=== INSTRUCTIONS FOR THE TASK ===
What is needed is an exact transcription of the line containing "focal_35mm: 17" and every line after it through the end of the entries below, with no pictures.

=== Lens and sensor metadata ===
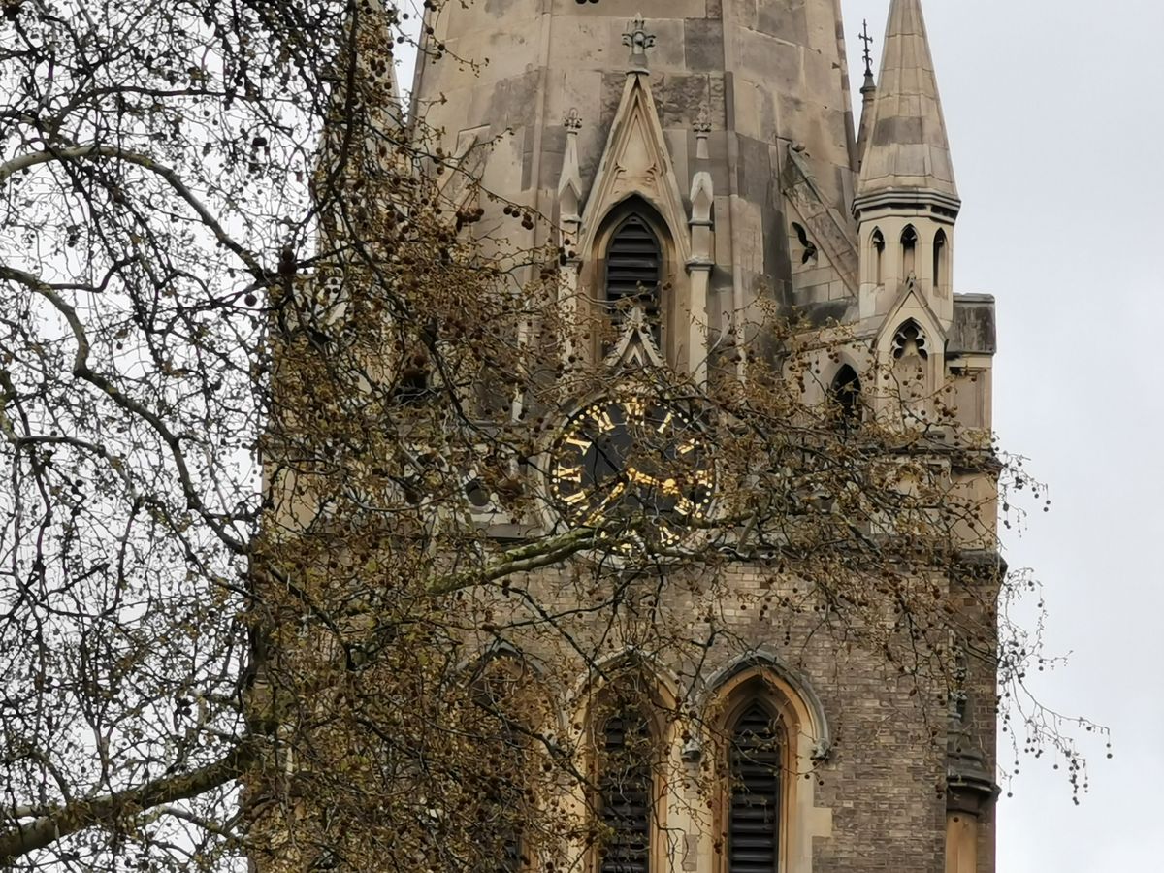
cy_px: 436
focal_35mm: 270
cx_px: 582
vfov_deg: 5.5
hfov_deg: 7.3
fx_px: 9079
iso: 50
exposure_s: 1/147
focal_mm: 14.46
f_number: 3.4
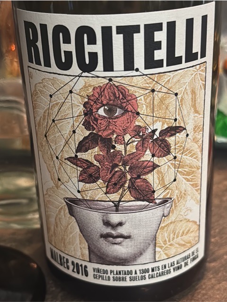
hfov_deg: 51.4
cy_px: 151
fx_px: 236
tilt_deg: -25.0
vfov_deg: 65.3
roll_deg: +1.8
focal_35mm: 27
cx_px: 114
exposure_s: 1/40
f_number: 1.6
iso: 640
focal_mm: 5.96
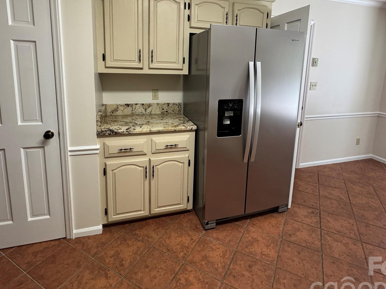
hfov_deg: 81.7
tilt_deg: -9.6
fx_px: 223
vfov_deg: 64.7
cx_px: 196
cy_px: 103
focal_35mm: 20
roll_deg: -2.0
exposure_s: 1/120
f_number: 2.2
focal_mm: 2.22
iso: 250
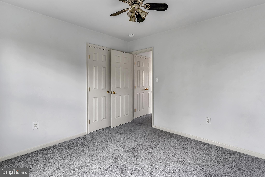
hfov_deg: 93.3
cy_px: 88
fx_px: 125
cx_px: 132
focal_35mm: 17
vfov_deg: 70.4
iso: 640
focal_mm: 17
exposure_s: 1/20
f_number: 8
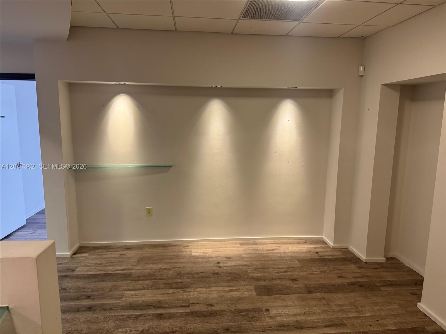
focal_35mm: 24
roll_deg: -1.7
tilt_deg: -8.3
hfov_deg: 71.6
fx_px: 309
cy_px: 167
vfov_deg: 56.8
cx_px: 223
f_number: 1.78
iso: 160
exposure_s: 1/120
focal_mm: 6.76
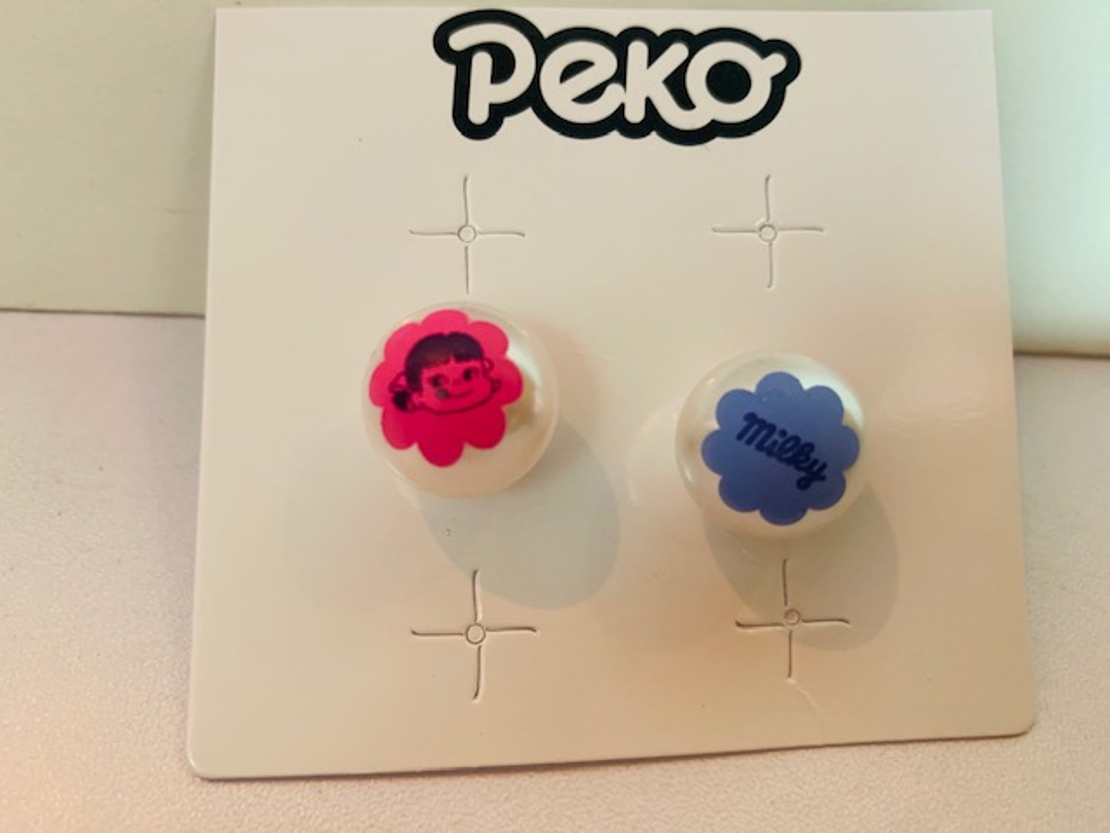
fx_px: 834
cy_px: 416
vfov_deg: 53.1
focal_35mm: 26
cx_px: 555
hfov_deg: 67.3
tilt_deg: -51.8
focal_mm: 4.25
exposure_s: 1/50
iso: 250
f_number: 1.8
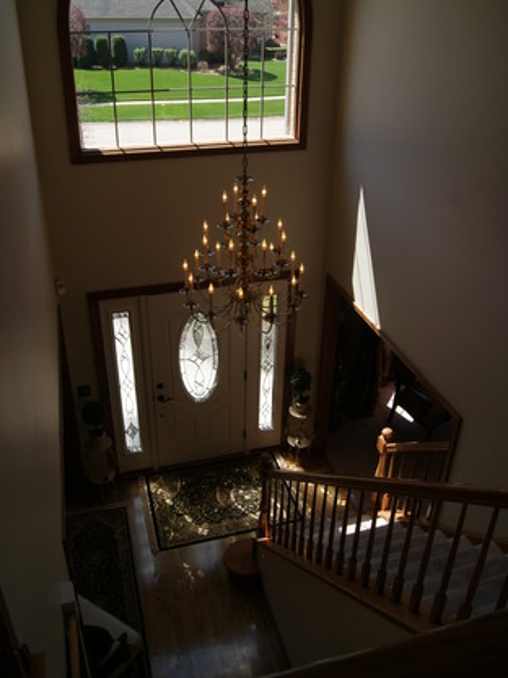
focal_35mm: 30
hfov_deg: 46.8
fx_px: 587
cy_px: 292
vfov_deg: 59.7
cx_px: 255
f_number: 9
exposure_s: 1/80
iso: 100
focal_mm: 18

=== RESPONSE TO THIS EXERCISE ===
focal_35mm: 17
vfov_deg: 70.4
iso: 640
focal_mm: 17
exposure_s: 1/20
f_number: 8
focal_35mm: 24
roll_deg: -1.7
tilt_deg: -8.3
hfov_deg: 71.6
fx_px: 309
cy_px: 167
vfov_deg: 56.8
cx_px: 223
f_number: 1.78
iso: 160
exposure_s: 1/120
focal_mm: 6.76
fx_px: 834
cy_px: 416
vfov_deg: 53.1
focal_35mm: 26
cx_px: 555
hfov_deg: 67.3
tilt_deg: -51.8
focal_mm: 4.25
exposure_s: 1/50
iso: 250
f_number: 1.8
focal_35mm: 30
hfov_deg: 46.8
fx_px: 587
cy_px: 292
vfov_deg: 59.7
cx_px: 255
f_number: 9
exposure_s: 1/80
iso: 100
focal_mm: 18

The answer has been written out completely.